Let's take a look at the first URL in our download list.


In [30]:
### show the first url element
to_download[0]

'https://img.shields.io/badge/php-%23777BB4.svg'

**Define the Download Function**

Here, we create a function `download_badges()` that:
1. Takes a URL and an optional folder name as arguments.
2. Downloads the SVG from the given URL.
3. Saves the SVG into the specified folder (default is `"badges"`).


In [52]:
def download_badges(url, folder='badges'):
    
    os.makedirs(folder, exist_ok=True)
    name_svg = url.split("/")[-1].replace("/-", "/").split("-")[0].replace(".", "")
    filename = f'{folder}/{name_svg}.svg'
    response = requests.get(url)

    # Ensure the request was successful
    if response.status_code == 200:
        # Write the image to a file
        with open(filename, 'wb') as f:
            f.write(response.content)
        print(f"Image: {filename} downloaded successfully!")
    else:
        print(f"Failed to download the image.
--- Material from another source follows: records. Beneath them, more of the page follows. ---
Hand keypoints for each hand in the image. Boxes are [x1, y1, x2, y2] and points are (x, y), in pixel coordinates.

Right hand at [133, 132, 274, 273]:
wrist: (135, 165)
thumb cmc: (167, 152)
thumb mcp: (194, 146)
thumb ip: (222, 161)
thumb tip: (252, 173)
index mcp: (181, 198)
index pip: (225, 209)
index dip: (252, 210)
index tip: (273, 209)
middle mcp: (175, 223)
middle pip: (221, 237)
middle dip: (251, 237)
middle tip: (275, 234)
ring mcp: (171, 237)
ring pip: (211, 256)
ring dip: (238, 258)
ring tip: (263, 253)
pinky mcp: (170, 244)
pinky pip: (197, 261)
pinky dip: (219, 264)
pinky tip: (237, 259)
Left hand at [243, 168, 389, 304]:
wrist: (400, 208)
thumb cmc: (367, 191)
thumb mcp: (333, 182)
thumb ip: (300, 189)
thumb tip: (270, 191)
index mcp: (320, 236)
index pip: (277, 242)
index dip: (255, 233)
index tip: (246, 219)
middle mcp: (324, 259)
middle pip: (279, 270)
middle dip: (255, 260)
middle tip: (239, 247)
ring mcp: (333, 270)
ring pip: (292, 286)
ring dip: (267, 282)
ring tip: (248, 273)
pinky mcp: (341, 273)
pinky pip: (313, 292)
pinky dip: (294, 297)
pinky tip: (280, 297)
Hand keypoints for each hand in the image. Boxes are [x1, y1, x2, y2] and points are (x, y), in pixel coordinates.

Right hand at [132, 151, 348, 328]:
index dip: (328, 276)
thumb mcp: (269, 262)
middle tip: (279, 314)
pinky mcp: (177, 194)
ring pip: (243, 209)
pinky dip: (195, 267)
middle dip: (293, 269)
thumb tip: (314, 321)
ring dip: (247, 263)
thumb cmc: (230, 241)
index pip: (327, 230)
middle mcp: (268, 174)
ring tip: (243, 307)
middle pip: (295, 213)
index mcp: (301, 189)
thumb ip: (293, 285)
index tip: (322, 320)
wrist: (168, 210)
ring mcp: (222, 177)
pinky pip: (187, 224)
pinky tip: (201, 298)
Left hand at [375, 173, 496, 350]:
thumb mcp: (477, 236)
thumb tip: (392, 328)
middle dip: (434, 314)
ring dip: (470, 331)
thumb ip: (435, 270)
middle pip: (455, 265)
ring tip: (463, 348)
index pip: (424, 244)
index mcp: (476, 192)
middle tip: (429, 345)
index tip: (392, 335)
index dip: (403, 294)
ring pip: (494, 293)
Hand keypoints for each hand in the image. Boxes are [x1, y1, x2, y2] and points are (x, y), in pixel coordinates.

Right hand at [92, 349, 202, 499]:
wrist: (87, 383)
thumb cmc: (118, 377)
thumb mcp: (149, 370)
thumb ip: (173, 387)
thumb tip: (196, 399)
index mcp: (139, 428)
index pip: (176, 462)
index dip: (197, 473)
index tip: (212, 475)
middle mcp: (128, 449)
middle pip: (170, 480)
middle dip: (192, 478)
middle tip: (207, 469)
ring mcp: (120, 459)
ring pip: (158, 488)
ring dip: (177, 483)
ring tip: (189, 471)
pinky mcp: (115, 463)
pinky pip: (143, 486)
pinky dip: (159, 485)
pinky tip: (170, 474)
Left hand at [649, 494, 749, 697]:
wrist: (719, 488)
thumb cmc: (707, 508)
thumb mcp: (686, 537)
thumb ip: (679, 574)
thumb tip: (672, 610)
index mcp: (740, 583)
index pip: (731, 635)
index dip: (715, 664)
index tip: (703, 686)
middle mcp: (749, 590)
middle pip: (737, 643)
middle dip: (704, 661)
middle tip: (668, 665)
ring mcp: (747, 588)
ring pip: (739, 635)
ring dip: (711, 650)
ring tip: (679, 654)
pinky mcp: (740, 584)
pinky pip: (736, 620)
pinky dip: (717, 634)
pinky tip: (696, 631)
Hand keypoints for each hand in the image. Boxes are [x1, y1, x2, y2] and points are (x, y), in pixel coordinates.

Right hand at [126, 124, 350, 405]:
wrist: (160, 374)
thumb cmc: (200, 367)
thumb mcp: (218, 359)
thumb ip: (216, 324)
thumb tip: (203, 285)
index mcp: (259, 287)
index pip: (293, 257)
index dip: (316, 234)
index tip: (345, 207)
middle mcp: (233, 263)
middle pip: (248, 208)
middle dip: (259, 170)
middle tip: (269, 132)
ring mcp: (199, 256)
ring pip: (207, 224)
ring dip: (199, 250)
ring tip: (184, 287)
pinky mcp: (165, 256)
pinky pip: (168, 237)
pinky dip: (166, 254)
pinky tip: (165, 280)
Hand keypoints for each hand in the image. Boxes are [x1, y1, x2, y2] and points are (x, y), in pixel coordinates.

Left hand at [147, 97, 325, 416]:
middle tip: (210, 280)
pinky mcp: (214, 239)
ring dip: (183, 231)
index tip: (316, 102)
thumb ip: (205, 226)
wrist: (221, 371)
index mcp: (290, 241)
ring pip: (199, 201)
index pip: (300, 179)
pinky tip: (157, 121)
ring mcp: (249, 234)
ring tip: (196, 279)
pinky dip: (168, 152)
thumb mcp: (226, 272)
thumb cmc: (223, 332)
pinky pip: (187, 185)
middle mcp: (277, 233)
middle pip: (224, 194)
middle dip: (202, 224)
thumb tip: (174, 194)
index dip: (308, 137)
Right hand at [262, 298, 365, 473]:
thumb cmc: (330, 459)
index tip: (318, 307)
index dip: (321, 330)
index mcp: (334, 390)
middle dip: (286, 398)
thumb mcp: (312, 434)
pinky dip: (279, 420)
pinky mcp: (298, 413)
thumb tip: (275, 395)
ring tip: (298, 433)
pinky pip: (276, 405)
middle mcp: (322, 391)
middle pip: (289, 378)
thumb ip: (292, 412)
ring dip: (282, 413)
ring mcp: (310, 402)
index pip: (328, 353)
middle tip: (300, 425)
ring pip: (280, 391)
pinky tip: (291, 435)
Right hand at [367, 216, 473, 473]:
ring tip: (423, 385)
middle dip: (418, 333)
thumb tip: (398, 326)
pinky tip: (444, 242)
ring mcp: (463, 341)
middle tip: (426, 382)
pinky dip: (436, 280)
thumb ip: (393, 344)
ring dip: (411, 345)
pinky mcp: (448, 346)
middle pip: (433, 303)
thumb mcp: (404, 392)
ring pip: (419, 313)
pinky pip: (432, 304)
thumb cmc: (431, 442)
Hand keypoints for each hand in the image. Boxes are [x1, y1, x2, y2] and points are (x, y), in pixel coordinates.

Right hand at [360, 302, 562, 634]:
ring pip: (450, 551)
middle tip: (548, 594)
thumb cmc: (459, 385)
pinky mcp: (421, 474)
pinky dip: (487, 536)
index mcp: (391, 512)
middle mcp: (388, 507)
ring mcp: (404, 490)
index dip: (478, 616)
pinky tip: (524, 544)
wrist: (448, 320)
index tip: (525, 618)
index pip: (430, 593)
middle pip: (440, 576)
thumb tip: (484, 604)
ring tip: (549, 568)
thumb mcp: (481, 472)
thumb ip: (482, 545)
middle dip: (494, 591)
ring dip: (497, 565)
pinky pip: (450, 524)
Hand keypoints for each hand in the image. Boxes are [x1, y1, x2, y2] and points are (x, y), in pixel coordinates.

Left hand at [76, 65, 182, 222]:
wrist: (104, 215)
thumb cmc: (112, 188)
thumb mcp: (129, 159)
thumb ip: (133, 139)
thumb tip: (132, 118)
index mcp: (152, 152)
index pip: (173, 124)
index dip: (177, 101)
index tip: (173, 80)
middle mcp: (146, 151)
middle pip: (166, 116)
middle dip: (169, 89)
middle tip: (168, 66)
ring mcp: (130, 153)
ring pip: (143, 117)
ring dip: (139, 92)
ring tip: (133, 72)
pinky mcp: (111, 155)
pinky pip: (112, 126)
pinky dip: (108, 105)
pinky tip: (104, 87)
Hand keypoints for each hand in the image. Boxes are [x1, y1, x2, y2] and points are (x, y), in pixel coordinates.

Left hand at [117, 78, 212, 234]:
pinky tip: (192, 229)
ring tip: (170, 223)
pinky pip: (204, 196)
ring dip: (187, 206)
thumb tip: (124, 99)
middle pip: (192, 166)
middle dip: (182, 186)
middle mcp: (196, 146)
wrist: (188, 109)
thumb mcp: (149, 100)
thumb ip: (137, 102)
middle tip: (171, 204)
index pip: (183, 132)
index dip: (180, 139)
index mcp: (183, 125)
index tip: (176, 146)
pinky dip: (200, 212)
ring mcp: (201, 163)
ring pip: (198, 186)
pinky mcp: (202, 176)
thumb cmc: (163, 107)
HTTP status code: {response.status_code}")

**Download All Badges**

Use the `download_badges()` function to download all the SVG badges from the previously prepared list.


In [53]:
for url in to_download:
    download_badges(url=url, folder='badges')

Image: badges/python.svg downloaded successfully!
Image: badges/javascript.svg downloaded successfully!
Image: badges/php.svg downloaded successfully!
Image: badges/r.svg downloaded successfully!
Image: badges/typescript.svg downloaded successfully!
Image: badges/Colab.svg downloaded successfully!
Image: badges/Kaggle.svg downloaded successfully!
Image: badges/Apache%20Spark.svg downloaded successfully!
Image: badges/numpy.svg downloaded successfully!
Image: badges/pandas.svg downloaded successfully!
Image: badges/Matplotlib.svg downloaded successfully!
Image: badges/Plotly.svg downloaded successfully!
Image: badges/SciPy.svg downloaded successfully!
Image: badges/TensorFlow.svg downloaded successfully!
Image: badges/Keras.svg downloaded successfully!
Image: badges/PyTorch.svg downloaded successfully!
Image: badges/scikit.svg downloaded successfully!
Image: badges/opencv.svg downloaded successfully!
Image: badges/RaspberryPi.svg downloaded successfully!
Image: badges/html5.svg download

### Conclusion

All the SVG badges from the external README have now been successfully downloaded and saved locally. This ensures that even if the external sources become unavailable in the future, the badges will remain accessible from within our repository.